### ASSIGNED TASK 1
In the tropisetron product information, rewrite the paragraph beginning "Tropisetron is well absorbed after oral doses" as a bulleted list, keeping its main facts.
### ASSIGNED TASK 2
From the tropisetron product information, reproduce verbatim the stretch from "[Dosage and Administration]" through "shortly before chemotherapy.".
### ASSIGNED TASK 3
Proceed with the tropisetron product information, beginning after its final sentence.

### EXCERPT PROVIDED
————
[Indications and Clinical use]: For treatment and prevention of nausea and vomiting caused by cancer chemotherapy.
[Strength]: 50ml: 5mg Tropisetron and 0.9g Sodium Chloride
50ml: 2mg Tropisetron and 0.9g Sodium Chloride
[Indications]: Tropisetron hydrochloride is used by patients to prevent nausea and vomiting caused by surgery and cancer chemotherapy.
Tropisetron is well absorbed after oral doses. Peak plasma concentrations are achieved within 3 hours. Absolute bioavailability depends on the dose since first-pass metabolism is saturable. It is 71% bound to plasma proteins. Tropisetron is metabolised by hydroxylation and conjugation, and metabolites are excreted mainly in the urine with a small amount in the faeces. The cytochrome P450 isoenzyme CYP2D6 is involved in tropisetron metabolism, and shows genetic polymorphism.The elimination half-life is about 8 hours in extensive metabolisers and up to 45 hours in poor metabolisers. Clearance is also reduced in patients with renal impairment.
[Dosage and Administration]
Tropisetron is a 5-HT3 antagonist with an antiemetic action similar to that of ondansetron (p.1757). It is used in the prevention of nausea and vomiting induced by cytotoxic therapy and in the treatment and prevention of postoperative nausea and vomiting (p.1700). Tropisetron is given as the hydrochloride by slow intravenous injection or infusion, or orally. Doses are expressed in terms of tropisetron base; 5.64 mg of tropisetron hydrochloride is equivalent to about 5 mg of tropisetron base. For the prophylaxis of acute nausea and vomiting associated with cytotoxic chemotherapy a single dose of 5 mg may be given by slow intravenous injection or infusion on the day of treatment, shortly before chemotherapy.
————
### EXTRACTED ENTRIES
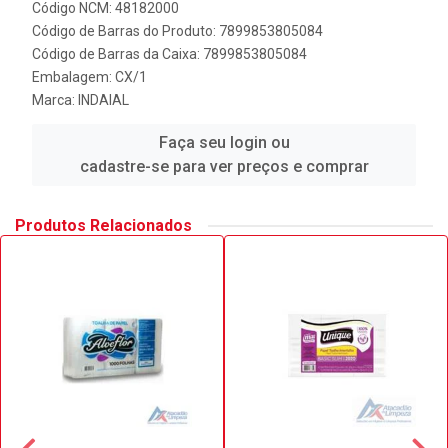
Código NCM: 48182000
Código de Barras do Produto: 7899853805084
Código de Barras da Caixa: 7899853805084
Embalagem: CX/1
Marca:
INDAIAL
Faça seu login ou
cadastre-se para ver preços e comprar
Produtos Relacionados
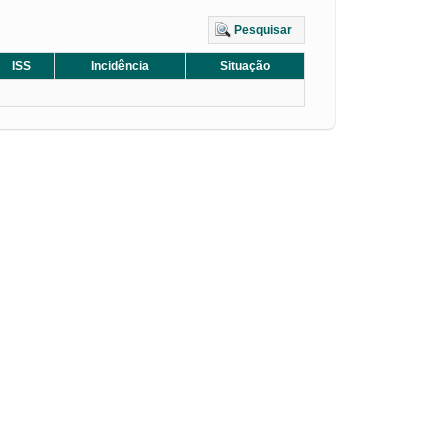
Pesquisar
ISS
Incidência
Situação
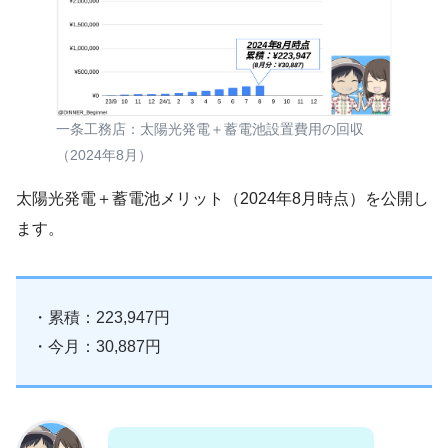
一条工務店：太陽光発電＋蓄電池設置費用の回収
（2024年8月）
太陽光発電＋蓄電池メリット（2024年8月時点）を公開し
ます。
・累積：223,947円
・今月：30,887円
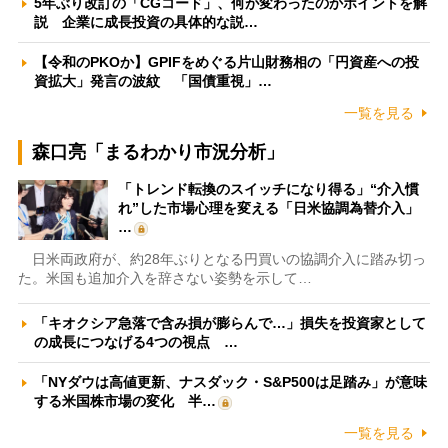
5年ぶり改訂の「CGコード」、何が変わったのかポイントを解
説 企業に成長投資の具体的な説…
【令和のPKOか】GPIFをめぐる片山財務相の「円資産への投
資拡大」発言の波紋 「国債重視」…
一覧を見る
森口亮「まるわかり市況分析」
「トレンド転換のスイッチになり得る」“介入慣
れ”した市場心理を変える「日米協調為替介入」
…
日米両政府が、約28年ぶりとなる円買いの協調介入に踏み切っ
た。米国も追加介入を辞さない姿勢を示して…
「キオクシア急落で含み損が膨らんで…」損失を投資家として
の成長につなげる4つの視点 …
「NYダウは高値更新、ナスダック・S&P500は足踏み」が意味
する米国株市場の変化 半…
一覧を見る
————
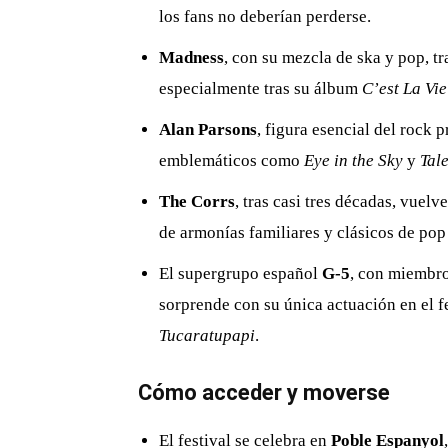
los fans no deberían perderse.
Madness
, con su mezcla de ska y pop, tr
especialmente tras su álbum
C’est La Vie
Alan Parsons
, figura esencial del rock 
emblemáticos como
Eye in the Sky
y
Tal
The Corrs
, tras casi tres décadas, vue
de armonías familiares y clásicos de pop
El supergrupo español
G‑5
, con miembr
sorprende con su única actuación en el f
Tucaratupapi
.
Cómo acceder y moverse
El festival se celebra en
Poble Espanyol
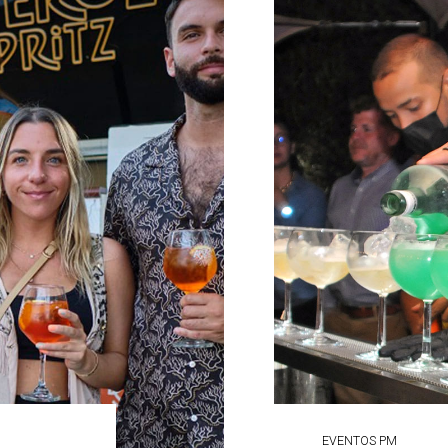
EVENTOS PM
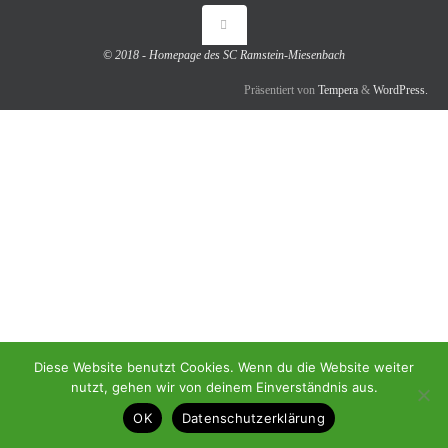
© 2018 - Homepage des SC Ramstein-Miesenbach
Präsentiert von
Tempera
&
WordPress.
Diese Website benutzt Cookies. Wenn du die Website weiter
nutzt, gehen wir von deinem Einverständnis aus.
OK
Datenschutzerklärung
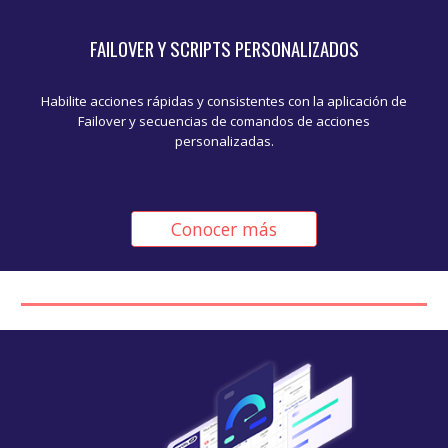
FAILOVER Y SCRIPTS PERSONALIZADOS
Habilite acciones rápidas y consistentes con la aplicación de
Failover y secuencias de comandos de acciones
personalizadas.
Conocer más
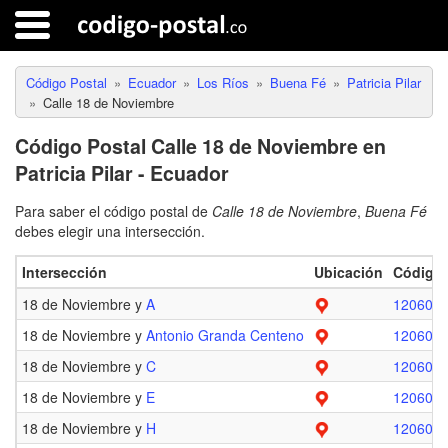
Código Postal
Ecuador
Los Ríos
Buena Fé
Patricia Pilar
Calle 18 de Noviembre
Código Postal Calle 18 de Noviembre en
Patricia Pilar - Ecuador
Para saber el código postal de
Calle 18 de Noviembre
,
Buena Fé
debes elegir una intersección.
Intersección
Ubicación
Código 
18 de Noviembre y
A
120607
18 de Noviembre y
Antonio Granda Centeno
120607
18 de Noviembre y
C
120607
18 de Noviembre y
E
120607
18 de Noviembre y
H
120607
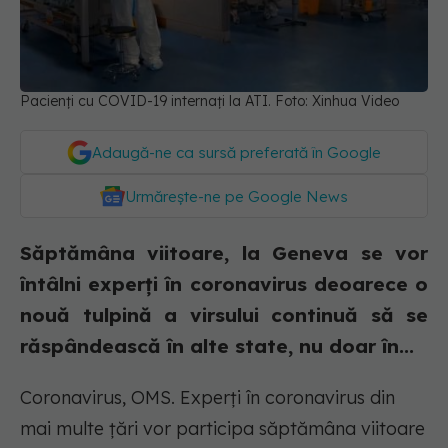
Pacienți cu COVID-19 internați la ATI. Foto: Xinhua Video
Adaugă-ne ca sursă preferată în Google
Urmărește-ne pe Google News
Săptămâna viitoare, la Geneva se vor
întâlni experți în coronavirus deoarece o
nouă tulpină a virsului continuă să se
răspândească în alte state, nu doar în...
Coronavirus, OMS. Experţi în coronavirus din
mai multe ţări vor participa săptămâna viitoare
————
### EXERCISE RESULT 1
- Tropisetron is well absorbed after oral doses, with peak plasma concentrations within 3 hours.
- Absolute bioavailability depends on the dose, because first-pass metabolism is saturable.
- It is 71% bound to plasma proteins.
- It is metabolised by hydroxylation and conjugation. The metabolites are excreted mainly in the urine, with a small amount in the faeces.
- The cytochrome P450 isoenzyme CYP2D6, which shows genetic polymorphism, is involved in its metabolism.
- The elimination half-life is about 8 hours in extensive metabolisers and up to 45 hours in poor metabolisers.
- Clearance is reduced in patients with renal impairment.

### EXERCISE RESULT 2
[Dosage and Administration]
Tropisetron is a 5-HT3 antagonist with an antiemetic action similar to that of ondansetron (p.1757). It is used in the prevention of nausea and vomiting induced by cytotoxic therapy and in the treatment and prevention of postoperative nausea and vomiting (p.1700). Tropisetron is given as the hydrochloride by slow intravenous injection or infusion, or orally. Doses are expressed in terms of tropisetron base; 5.64 mg of tropisetron hydrochloride is equivalent to about 5 mg of tropisetron base. For the prophylaxis of acute nausea and vomiting associated with cytotoxic chemotherapy a single dose of 5 mg may be given by slow intravenous injection or infusion on the day of treatment, shortly before chemotherapy.

### EXERCISE RESULT 3
The injection is given over not less than 1 minute; it may be given into a running infusion. For infusion, it is diluted into 100mL of a suitable infusion fluid (such as sodium chloride 0.9% or glucose 5%), and given over 15 minutes. Subsequent doses of 5 mg daily are given orally, in the morning at least one hour before food, for a further 5 days. Children over 2 years of age may be given 200 micrograms/kg (maximum dose 5 mg) before chemotherapy, by intravenous injection over at least 1 minute, or by infusion (at a concentration of 50 micrograms/mL in a suitable infusion fluid). In children weighing less than 25 kg the same dose may be given intravenously once daily for up to a further 4 days as required. In those weighing more than 25 kg, a dose of 5 mg may be given orally once daily for up to a further 5 days; if oral dosage is not possible the same dose may be given intravenously.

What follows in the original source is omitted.